▸ **SELECTED EXCERPT**
►
How to setup monitoring:

  • Decide and choose your use case for monitoring

  • Setup a client meeting to discuss monitoring and make them aware of the setup and requirements

  • Access the clients plan in J+Track

    • Create a client if required

    • Create a new “empty” plan if one does not exist for the client

  • Send the approval email to the client

  • Jellyfish will then setup the Monitoring feature

    • Export the GTM Monitoring JSON form J+track and import into Google Tag Manager

    • Ensure that you merge and not override with the import

    • Unpause the tag and make other adjustments to the triggering as required.

  • Jellyfish will inform the client if a CSP update is required

    • CSP update is complete by client if required

  • Monitoring is deployed live per the duration required/discussed

  • Monitoring is used during UAT and results shared with client when appropriate

How the monitoring collection process works:

  • All configurations are completed/imported in GTM

  • The website loads the GTM script (Diagram 1&2)
◄
In the monitoring setup steps, what is the stated purpose of the client meeting?

▸ **EXERCISE DATA**
►
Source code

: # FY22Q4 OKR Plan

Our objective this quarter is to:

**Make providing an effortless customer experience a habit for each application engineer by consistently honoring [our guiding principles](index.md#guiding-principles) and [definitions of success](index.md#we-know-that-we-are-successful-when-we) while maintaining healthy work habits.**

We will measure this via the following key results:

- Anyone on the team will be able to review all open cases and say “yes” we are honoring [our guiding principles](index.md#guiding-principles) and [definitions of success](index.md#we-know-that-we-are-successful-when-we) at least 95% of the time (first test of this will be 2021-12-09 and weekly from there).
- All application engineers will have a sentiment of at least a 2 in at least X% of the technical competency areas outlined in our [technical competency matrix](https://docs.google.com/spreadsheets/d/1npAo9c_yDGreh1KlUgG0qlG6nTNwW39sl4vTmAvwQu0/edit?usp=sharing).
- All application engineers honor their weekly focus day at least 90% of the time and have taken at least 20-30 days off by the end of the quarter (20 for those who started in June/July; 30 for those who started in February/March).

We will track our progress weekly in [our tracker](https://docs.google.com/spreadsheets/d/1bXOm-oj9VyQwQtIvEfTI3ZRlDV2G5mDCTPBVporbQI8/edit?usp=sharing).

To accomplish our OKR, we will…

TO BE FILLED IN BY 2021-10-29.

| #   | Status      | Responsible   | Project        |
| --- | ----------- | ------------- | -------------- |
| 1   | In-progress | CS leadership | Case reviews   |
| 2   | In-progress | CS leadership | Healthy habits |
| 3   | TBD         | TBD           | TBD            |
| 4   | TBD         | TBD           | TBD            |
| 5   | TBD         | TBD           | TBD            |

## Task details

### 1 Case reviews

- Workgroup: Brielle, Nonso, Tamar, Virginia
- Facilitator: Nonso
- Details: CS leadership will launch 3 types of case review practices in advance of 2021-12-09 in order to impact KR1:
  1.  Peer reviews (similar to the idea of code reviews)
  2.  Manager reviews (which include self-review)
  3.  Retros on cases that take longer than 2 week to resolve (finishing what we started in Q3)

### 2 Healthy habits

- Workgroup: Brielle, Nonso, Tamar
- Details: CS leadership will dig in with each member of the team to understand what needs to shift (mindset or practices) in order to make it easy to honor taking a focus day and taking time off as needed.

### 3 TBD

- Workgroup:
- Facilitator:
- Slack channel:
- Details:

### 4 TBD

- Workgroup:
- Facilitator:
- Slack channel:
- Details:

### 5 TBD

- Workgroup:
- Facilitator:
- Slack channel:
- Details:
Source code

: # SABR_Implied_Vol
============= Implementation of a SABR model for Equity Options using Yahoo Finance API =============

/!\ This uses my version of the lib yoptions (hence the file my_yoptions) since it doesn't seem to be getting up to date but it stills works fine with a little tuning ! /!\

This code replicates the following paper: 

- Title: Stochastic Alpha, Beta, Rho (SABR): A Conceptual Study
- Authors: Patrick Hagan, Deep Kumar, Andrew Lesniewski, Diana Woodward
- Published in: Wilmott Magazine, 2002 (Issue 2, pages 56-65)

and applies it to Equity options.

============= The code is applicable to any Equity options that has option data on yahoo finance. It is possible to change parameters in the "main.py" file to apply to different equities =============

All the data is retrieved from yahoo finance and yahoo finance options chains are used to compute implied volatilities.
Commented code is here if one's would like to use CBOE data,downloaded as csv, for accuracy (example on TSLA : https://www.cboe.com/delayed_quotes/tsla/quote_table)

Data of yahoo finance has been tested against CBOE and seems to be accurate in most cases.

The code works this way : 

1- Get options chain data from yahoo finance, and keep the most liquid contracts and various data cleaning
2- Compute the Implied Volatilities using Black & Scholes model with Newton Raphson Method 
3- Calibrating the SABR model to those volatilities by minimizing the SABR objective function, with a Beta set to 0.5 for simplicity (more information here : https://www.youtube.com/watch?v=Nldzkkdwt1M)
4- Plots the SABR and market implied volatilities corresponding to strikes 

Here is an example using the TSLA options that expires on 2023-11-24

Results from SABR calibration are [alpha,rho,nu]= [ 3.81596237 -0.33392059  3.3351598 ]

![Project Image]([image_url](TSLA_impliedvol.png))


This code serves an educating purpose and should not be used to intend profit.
◄
▸ **YOUR RESPONSE**
The client meeting is held to discuss monitoring with the client and to make them aware of the setup and its requirements.